Jak chcesz Alfreda z Mrocznego Rycerza, włącz sobie Mrocznego Rycerza.
Alfred nie jest citowaty jak to było właśnie u Nolana i Burtona. Tak jak kolega patryk napisał to jest inna wizja Alfreda i nawet bardziej zbliżona do ostatnich komiksów. Najważniejsze by ukształtował dobrze Batmana ;p może być chamski gbur ;) Bruce później też taki będzie ;)
Sztuczno-śmiesznie taki przeciętniaczek. Mroczny klimat można poczuć chyba tylko jak się ekran przyciemni.

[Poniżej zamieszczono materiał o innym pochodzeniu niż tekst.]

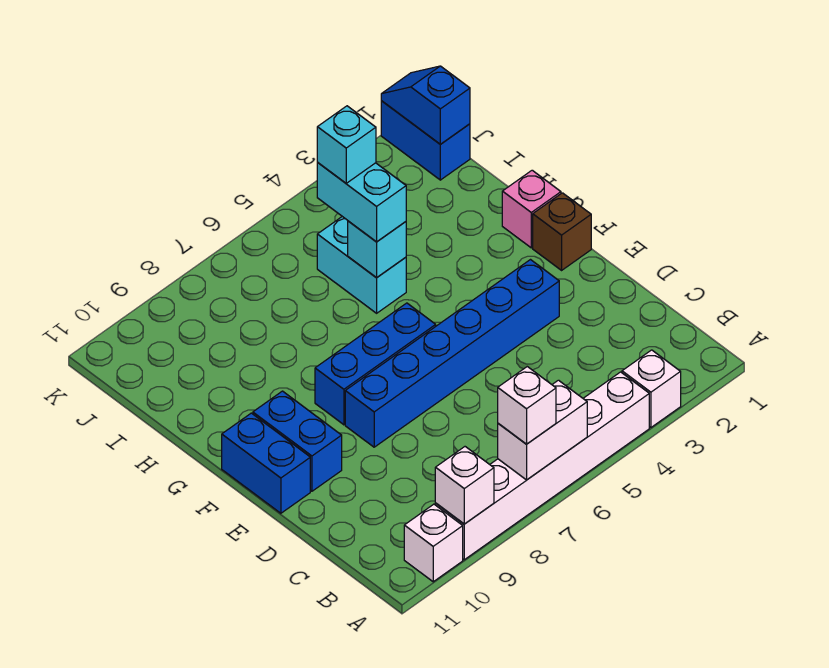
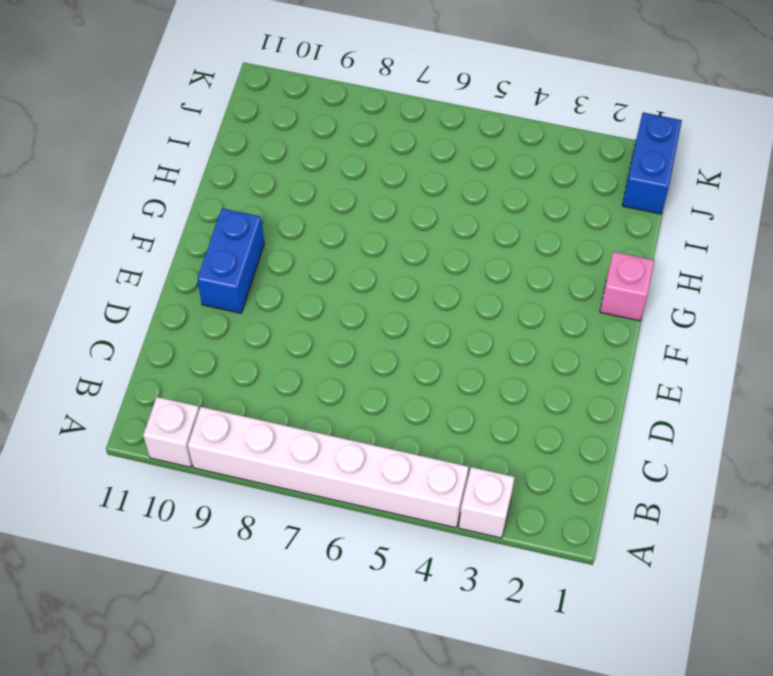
none -> blue brick E3:E8 level 1
none -> blue brick E11:F11 level 1
none -> brown brick F1 level 1

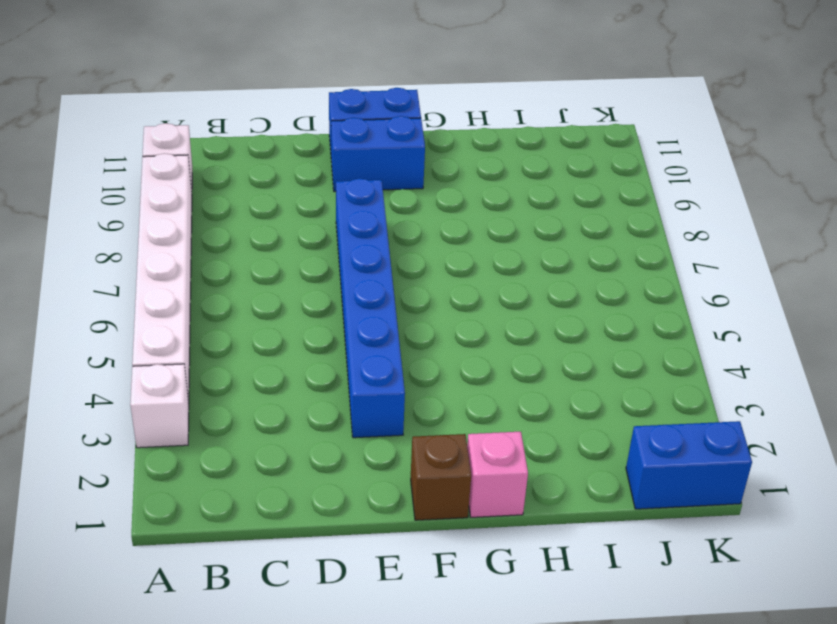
none -> blue brick F6:F8 level 1
none -> cyan brick H5:I5 level 1
none -> white brick A6:A7 level 2

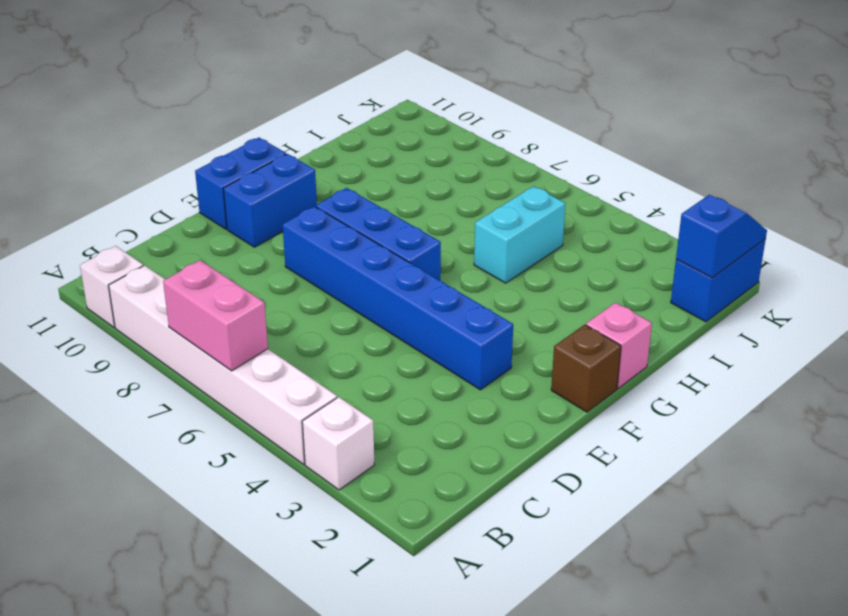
pink brick A6:A7 level 2 -> white brick A6:A7 level 2
none -> white brick A9 level 2
none -> cyan brick H5 level 2
none -> white brick A7 level 3

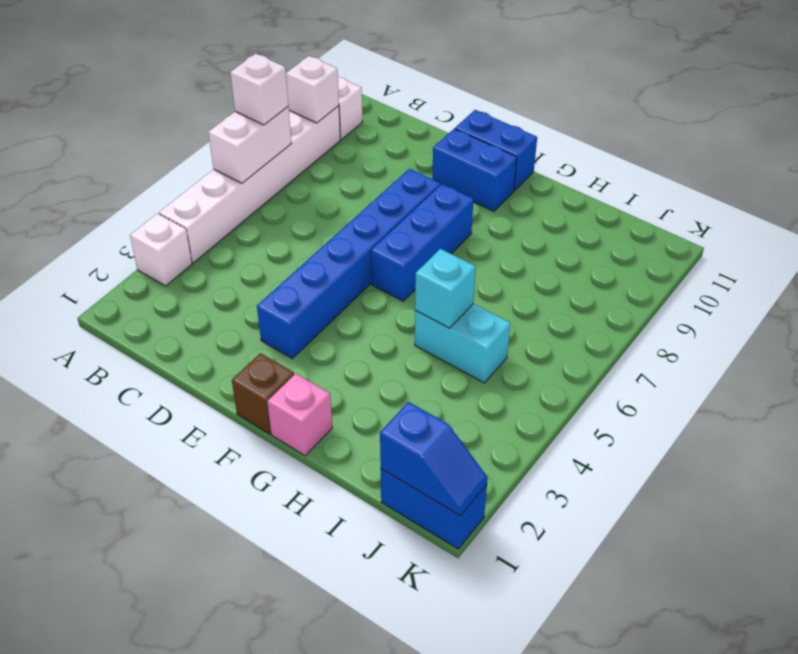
none -> cyan brick H5:I5 level 3
none -> cyan brick I5 level 4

Postacie jakieś sztywne bez ikry, dialogi zbyt często pompatyczne albo głupawe("Wiem kiedy kłamiesz" uuu), to samo "podniosła" muzyka w tle. Jakieś prymitywne gonitwy, dziewczynka-kot rzeczywiście irytująca. Do tego w ostatniej scenie Gordon pucuje się przed dzieciakiem, oddaje odznakę i prosi o wybaczenie????